Heliport responds to emergency call for help 

On Thursday 6 December, an Esso helicopter was involved in a sea search in Bass Strait after a distress call from a lone yachtsman.

Esso maintains a search and rescue (SAR) helicopter and crew on standby whenever its helicopters are operating between Longford and the offshore platforms.

“From Monday to Friday our SAR capability is provided by CHC Helicopters with a specialist crew stationed at RAAF base East Sale,” explained Aviation Manager Trent Stothers.

“On weekends we have one of our own helicopters and crew on standby for SAR.”
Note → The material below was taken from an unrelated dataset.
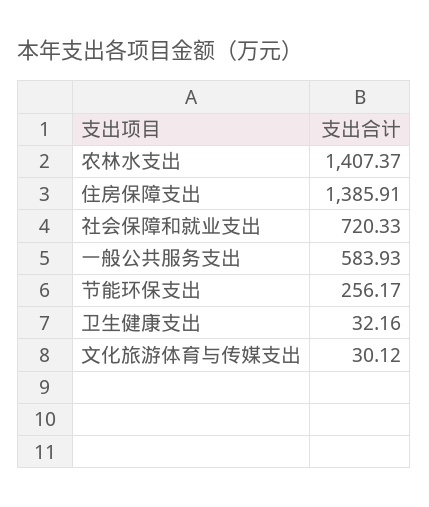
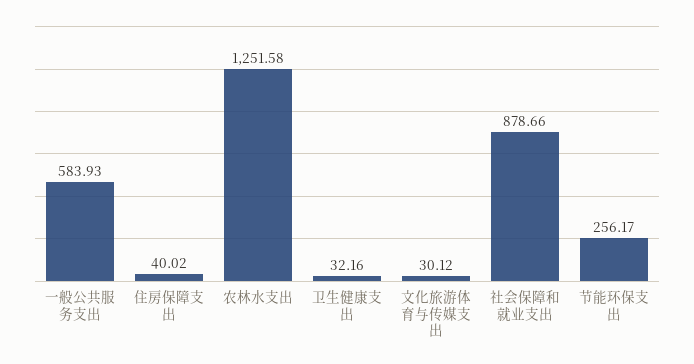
农林水支出: 1407.37 -> 1251.58
住房保障支出: 1385.91 -> 40.02
社会保障和就业支出: 720.33 -> 878.66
Esso pilots undergo regular training exercises in order to maintain their SAR capability. Likewise eight members of the Heliport engineering workforce undergo regular training to maintain their SAR crew-member currency. This includes twice-yearly wet-winching exercises on the Gippsland Lakes off Lock Sport.

“We had just finished our morning flights to the platforms about 9.30 on December 6 when AMSA (Australian Maritime Safety Authority) called the Heliport requesting our assistance after the Victorian Water Police received a distress call from a yachtsman,” said Trent.

“He said he had a fire on board his yacht and he gave his position co-ordinates.”

The CHC Helicopter’s AW-139 that covers SAR for RAAF base operations, an Esso AW-139 helicopter and an RAAF King Air fixed-wing joined the search for the yacht.

“We had to suspend flights to the platforms as we reconfigured two of the three helicopters we had been operating for search and rescue,” said Trent. “This involved removing the seats, reconfiguring the cabin, installing rescue equipment and fueling the aircraft. 

“With one search-and-rescue helicopter and crew on standby at the Heliport, we were able to launch the search aircraft and resume limited flights to the platforms with the third helicopter.”

The Esso AW-139, which is fitted with an extended-range fuel tank, was in the air for 3.6 hours searching for the yacht.

“It flew to the reported location, 139 nautical miles offshore, and conducted a search in conjunction with the CHC Helicopter and the RAAF King Air,” said Trent.

“But the vessel was nowhere to be seen at the location, so an expanding search of the area was conducted.

“The aircraft received communication from water police that the vessel was in fact 40 miles from the reported location and that the fire had been extinguished. A police vessel went to accompany the damaged yacht back to shore.”

Trent commended the Heliport team for the professional way they responded to the emergency call.

“Unfortunately this occurred during a busy time for us so it meant a number of people, scheduled to fly to and from the platforms, had to wait an extra day.

“We were able to make up our work backlog the next day when we had all aircraft back on line operations.

“I’m particularly pleased that the search had a happy ending.”